Work out how many lines of the listing hold the string "Immunohistochemistry", then answer with that number and nothing else.

Start of INFORMATION PROVIDED

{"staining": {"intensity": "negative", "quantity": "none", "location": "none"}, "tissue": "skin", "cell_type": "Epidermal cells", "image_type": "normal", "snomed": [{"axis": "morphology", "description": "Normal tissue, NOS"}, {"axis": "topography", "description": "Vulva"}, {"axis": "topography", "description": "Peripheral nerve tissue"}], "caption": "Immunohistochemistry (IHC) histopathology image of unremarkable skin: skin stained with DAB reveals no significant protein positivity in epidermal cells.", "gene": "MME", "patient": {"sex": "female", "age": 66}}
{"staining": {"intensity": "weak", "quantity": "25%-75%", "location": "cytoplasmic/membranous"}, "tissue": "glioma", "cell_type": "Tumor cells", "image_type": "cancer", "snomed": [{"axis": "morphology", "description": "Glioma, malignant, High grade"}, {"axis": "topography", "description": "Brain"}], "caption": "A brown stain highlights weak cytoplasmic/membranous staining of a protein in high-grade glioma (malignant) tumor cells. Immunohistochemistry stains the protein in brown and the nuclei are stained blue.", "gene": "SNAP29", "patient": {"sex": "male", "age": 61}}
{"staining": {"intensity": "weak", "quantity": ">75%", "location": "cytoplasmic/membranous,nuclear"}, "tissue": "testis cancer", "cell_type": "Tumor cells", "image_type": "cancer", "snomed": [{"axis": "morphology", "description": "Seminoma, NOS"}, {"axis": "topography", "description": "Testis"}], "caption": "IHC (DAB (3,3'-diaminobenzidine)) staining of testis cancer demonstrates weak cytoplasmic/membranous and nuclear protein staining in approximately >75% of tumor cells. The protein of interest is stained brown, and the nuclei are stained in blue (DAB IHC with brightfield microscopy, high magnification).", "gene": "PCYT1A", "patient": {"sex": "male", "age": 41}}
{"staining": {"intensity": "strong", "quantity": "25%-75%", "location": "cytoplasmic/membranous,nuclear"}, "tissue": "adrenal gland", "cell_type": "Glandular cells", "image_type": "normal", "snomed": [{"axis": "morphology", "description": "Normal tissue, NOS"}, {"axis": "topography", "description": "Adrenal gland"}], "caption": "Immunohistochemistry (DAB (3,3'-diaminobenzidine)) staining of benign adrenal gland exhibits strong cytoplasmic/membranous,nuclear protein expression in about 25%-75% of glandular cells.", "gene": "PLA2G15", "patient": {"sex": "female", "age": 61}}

End of INFORMATION PROVIDED

### RESULT OF THE TASK
3